O CORONA VÍRUS E UM OLHAR PSICANALÍTICO

Trecho de texto de Christian Dunker, psicanalista e professor titular da Universidade de São Paulo, autor de “Mal-estar, sofrimento e sintoma — Uma psicopatologia do Brasil entre muros” (Boitempo Editorial) e “Reinvenção da intimidade — Políticas do sofrimento cotidiano” (Ubu Editora) publicado hoje no O Globo.

Acalmar-se é algo que ninguém pode fazer por você. Se você espera que apenas mais notícias, informações e comentários venham pacificá-lo, ou se você acha que aumentar o estoque de máscaras vai sanear sua angústia, você está se enganando. O verbo é acalmar-se, e não ser acalmado pelos outros e pelos objetos. O medo se combate com precaução e medidas objetivas, a angústia com cuidado e trabalho subjetivo. Neste sentido a pandemia tem muito a nos ensinar, especialmente quanto a nossas ilusões de controle e dominação sobre o mundo e nosso destino. A crença digital de que somos muitos importantes e tantas outras promessas nos fazem acreditar que somos soberanos sobre nossas vidas.
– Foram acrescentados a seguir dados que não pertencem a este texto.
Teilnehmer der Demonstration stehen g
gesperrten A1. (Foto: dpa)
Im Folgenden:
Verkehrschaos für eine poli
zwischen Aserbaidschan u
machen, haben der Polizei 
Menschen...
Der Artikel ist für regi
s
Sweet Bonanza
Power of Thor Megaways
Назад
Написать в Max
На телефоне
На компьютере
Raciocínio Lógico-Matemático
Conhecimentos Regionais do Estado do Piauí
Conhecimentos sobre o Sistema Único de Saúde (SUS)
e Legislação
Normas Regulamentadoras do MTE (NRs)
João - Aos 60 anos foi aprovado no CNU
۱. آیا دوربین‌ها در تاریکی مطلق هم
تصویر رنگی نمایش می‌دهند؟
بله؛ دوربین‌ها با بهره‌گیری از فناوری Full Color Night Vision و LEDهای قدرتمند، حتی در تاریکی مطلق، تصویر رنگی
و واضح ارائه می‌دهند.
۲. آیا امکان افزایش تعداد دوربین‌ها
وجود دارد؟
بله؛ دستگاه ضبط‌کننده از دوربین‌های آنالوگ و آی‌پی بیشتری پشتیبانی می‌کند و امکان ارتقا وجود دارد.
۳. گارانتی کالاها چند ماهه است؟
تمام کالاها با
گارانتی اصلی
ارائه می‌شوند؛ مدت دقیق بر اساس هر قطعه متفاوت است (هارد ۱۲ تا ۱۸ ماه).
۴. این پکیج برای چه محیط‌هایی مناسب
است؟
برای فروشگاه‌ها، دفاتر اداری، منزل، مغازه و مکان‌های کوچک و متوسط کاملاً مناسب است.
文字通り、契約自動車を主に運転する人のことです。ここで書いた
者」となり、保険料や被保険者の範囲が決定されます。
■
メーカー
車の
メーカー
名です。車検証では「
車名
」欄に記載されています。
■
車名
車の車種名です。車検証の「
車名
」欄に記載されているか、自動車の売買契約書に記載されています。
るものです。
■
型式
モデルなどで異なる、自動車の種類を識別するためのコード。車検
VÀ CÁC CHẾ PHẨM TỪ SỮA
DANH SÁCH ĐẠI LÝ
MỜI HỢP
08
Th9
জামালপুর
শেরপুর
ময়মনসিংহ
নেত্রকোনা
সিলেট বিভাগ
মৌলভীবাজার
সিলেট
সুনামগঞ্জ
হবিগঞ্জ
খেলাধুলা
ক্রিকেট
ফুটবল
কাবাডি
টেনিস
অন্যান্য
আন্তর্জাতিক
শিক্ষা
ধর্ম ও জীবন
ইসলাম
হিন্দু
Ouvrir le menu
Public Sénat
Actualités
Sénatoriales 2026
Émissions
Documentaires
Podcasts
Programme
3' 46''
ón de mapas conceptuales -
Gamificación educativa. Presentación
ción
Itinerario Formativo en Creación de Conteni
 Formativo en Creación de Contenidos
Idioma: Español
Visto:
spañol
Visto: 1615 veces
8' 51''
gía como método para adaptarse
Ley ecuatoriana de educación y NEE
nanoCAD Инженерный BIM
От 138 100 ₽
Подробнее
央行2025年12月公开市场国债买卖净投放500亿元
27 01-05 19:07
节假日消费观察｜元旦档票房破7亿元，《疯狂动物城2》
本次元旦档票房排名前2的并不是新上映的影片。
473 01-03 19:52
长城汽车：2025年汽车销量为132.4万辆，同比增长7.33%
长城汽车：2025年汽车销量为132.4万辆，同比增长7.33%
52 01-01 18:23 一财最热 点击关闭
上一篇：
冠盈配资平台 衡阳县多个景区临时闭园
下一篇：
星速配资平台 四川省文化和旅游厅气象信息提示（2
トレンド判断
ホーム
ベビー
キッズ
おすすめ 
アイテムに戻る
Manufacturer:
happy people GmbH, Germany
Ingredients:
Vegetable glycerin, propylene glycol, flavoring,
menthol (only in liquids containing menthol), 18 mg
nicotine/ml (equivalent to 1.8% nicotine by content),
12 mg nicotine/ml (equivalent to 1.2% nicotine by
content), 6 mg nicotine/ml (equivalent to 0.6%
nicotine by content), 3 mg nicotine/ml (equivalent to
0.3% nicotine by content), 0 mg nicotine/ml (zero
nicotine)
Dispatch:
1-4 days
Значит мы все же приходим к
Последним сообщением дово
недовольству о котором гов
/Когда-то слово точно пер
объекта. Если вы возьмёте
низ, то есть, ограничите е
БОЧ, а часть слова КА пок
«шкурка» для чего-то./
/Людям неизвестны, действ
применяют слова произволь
Daí aparece um pequeno micro-organismo, bastante limitado do ponto de vista de sua capacidade reprodutiva e de sua estrutura biológica de RNA e nos derruba. Ou seja, do ponto de vista de nossa angústia, o coronavírus não poderia ter um nome melhor: ele nos tira do trono de nós mesmos e coloca a coroa de nossas vidas em sua justa dimensão. É a coroa de espinhos que convoca uma experiência escassa em nossa época: a humildade.

Diante desta pequena e destrutiva força da natureza, nosso narcisismo se dobra como um vassalo encurralado. Apesar de dolorosa como um espinho na alma, esta pode ser uma experiência profundamente transformadora. Descobrir que podemos muito menos do que pensamos, aceitar o imponderável que nos governa e acolher com humildade o que ainda não dominamos pode ser muito benéfico. Pode ser uma verdadeira terapia para aqueles que precisam descansar a cabeça do peso de sua coroa de espinhos narcísicos.